• **Provided passage**:

##########

I haven't read the studies yet since I'm technically working right now (oops lol), and not asking questions since I know we couldn't possibly make a conclusive statement about any of this -- just trying to reconcile fertility and swaying going forward. I still keep in mind the one Dutch study that found the longer to conception yielded more boys (https://www.ncbi.nlm.nih.gov/pmc/articles/PMC1315646/), though I know it's only one (older) study (though it had a very large sample size). But I feel like this study isn't irrelevant to the whole idea postulated in this post, I just need to figure out how to word what I'm thinking!

atomic sagebrush
May 23rd, 2018, 03:38 PM
No one is ever very far out of the running. I think we lose sight of this on swaying sites because getting children of our desired gender feels so insurmountable but really, most people walking around out there have a boy and a girl without any effort, without any thought, they boink twice and get 1 of each and proclaim how done they are LOL. When we talk about these things we are talking about small alterations in the gender ratio both for an individual and across the population and I don't believe that any of us, even those who have 6 or more of one gender, are EVER very far out of the running of the other.

I am not ready to sound off on hyperfertility. I don't feel that we know enough and I believe the number one problem that prevents us from unraveling the mysteries of swaying (and in fact trying to conceive as a whole) is people sounding off on things and trying to fit them into their paradigm like we talked about in the other thread prematurely. I absolutely suspect that there is yet another piece of the puzzle having to do with autoimmune diseases and it very well may be (and in fact often is) the case that things that seem maladaptive are beneficial in some way that we just don't know - like the way sickle cell anemia helps people survive malaria. In a different set of circumstances we don't know - like I say, I believe in a different set of circumstances PCOS is beneficial and it very well may be hyperfertility is as well. I'm just not ready to wrap that up into the whole shebang because I have so much more experience with PCOS and I trust my observations a lot more.

##########

• **Provided data**:
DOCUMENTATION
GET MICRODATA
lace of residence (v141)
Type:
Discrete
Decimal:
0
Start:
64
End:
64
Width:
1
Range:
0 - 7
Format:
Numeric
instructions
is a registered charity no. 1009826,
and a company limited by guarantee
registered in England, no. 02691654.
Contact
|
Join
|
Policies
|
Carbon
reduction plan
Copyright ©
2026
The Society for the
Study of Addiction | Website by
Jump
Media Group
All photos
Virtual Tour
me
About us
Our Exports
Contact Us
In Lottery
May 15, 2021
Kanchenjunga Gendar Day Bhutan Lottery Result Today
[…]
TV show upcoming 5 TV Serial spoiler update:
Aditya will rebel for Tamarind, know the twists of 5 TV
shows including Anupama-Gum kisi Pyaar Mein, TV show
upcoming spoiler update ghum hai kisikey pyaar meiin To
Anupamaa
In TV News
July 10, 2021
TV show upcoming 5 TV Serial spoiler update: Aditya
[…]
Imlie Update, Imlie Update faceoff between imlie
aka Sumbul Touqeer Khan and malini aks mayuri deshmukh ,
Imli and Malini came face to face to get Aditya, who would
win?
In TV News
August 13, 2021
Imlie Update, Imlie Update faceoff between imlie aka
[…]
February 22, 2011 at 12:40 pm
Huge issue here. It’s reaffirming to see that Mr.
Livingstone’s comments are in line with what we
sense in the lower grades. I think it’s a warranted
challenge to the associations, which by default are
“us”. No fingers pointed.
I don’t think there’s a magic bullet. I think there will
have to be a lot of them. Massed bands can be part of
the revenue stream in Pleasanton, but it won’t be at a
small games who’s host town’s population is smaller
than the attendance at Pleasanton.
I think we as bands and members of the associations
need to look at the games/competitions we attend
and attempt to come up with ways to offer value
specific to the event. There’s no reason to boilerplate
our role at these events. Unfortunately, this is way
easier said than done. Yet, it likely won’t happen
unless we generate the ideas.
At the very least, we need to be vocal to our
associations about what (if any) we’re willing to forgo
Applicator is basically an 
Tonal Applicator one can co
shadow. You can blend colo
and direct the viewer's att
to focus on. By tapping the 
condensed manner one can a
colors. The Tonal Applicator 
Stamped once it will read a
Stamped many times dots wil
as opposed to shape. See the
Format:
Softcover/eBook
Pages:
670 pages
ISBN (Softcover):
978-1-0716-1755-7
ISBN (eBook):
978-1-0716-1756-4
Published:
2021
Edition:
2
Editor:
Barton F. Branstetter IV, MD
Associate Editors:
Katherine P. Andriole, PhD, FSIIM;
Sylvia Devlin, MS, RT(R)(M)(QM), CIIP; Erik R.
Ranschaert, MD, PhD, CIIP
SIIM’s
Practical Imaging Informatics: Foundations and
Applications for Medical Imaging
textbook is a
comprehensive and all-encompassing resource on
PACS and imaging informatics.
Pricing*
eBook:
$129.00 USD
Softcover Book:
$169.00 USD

##########

In the forum post about swaying and fertility, swap "sample size" for "cohort" and write out the part starting with "I haven't read" and going on through "what I'm thinking!". The items stand apart from the text and are separate material.

I haven't read the studies yet since I'm technically working right now (oops lol), and not asking questions since I know we couldn't possibly make a conclusive statement about any of this -- just trying to reconcile fertility and swaying going forward. I still keep in mind the one Dutch study that found the longer to conception yielded more boys (https://www.ncbi.nlm.nih.gov/pmc/articles/PMC1315646/), though I know it's only one (older) study (though it had a very large cohort). But I feel like this study isn't irrelevant to the whole idea postulated in this post, I just need to figure out how to word what I'm thinking!